BEGIN Passage for review

On Monday's All In show on MSNBC, during a discussion of what stories were over-covered or under-covered by the media in 2013, CBS contributor Nancy Giles griped that the HealthCare.Gov glitches were over-covered, and seemed to suggest that hackers may have been to blame for ObamaCare's rollout problems. Giles began:
I thought the Healthcare.gov Web site glitches, I thought they were kind of covered without context, like, there was no mention of whether they could have been hacked. I saw all these different Web sites, you know, KillObamaCare.Gov, you know, all kinds of problems that could have happened that way, site tampering, and there were a lot of people that signed up by phone and got on successfully. So I felt like the fixture on the Web site problems were a little too much.
She went on to complain that the story of a white man in Florida who shot and killed several unarmed black teens who has tried to use the Stand Your Ground Law as a defense should have received more attention, even though the man is still being prosecuted and there is no sign so far that he will be able to successfully used the defense-oriented law.
Below is a transcript of the relevant portion of the Monday, December 23, All In with Chris Hayes on MSNBC:
CHRIS HAYES: Nancy Giles, over-covered story of the year?
NANCY GILES: Over-covered, I thought the Healthcare.Gov Web site glitches, I thought they were kind of covered without context, like, there was no mention of whether they could have been hacked.
I saw all these different Web sites, you know, KillObamacare.Gov, you know, all kinds of problems that could have happened that way, site tampering, and there were a lot of people that signed up by phone and got on successfully. So I felt like the fixture on the Web site problems were a little too much.

END Passage for review
BEGIN Material supplied

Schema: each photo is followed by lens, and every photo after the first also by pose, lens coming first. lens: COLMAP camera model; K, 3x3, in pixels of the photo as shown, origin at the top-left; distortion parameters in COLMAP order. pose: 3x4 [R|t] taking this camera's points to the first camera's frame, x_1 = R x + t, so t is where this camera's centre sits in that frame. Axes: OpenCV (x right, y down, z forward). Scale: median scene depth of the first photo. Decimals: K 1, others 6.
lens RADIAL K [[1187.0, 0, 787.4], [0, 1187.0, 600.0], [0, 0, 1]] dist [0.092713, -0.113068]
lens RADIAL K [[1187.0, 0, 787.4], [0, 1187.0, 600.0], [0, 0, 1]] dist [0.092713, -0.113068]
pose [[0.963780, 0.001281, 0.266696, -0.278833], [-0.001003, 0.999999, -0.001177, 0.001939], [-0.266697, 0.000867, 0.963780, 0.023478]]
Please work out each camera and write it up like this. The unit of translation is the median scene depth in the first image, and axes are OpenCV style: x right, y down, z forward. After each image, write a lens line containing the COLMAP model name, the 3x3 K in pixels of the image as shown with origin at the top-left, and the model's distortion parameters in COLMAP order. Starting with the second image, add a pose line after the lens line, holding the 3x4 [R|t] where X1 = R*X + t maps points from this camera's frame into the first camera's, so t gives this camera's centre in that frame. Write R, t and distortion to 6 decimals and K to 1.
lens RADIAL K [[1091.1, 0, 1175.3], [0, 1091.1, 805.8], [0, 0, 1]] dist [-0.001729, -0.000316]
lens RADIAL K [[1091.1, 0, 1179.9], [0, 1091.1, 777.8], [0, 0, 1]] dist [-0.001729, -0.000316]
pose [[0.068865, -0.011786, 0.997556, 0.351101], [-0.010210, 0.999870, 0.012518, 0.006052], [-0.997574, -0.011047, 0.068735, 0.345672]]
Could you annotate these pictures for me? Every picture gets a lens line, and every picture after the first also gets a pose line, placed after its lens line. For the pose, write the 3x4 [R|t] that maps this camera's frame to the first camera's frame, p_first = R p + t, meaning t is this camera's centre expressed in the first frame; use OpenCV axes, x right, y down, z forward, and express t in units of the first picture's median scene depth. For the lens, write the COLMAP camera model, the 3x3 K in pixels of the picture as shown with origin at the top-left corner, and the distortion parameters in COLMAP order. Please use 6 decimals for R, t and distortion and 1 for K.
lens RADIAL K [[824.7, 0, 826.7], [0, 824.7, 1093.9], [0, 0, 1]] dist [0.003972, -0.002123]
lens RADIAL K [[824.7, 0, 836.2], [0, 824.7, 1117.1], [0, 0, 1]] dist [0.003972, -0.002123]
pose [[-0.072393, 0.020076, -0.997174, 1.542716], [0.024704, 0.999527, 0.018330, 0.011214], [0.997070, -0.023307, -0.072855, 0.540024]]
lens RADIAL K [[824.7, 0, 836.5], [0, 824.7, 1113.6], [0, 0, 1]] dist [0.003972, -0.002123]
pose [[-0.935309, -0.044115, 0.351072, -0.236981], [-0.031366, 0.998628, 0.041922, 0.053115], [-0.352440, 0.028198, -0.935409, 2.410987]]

END Material supplied

__Problems to work on__
1 - Answer these questions about the passage on Nancy Giles:
(a) Which network is Giles named as a contributor for?
(b) On what date did the All In episode air?
(c) What law did the man in Florida try to use as a defense?
2 - Carry on the passage about Nancy Giles, starting after its last sentence.
The saved entries come from a separate source.

__Solved tasks__
1 -
(a) CBS
(b) Monday, December 23
(c) The Stand Your Ground Law

2 -
My under-covered story was, unfortunately, another stand your ground case. A young man named Jordan Davis in Jacksonville, Florida who was with friends at a gas station playing rap music and a guy that pulled in named Michael Dunn decided that, somehow, he felt threatened and he thought he saw a barrel of a gun and he shot and killed Jordan Davis. And another young man lost for a ridiculous reason.
HAYES: A remarkable story. It was a gas station incident in which the alleged killer said that he told him to turn their music down. He, the alleged killer's white, young men in the car bumping hip-hop music.
Everyone who's ever, like, been anywhere in a gas station has seen exactly this interaction go down exactly this way. It ended with the alleged shooter saying that Jordan Davis, he saw a gun, he shot and killed. There was no gun in the car-
GILES: There was no gun, nothing.
HAYES: -which was established.
GILES: No gun, nothing.
HAYES: He, now, he attempted to use stand your ground. He's being prosecuted for murder, so we will see how this bears out in terms of how the Florida justice deals with it.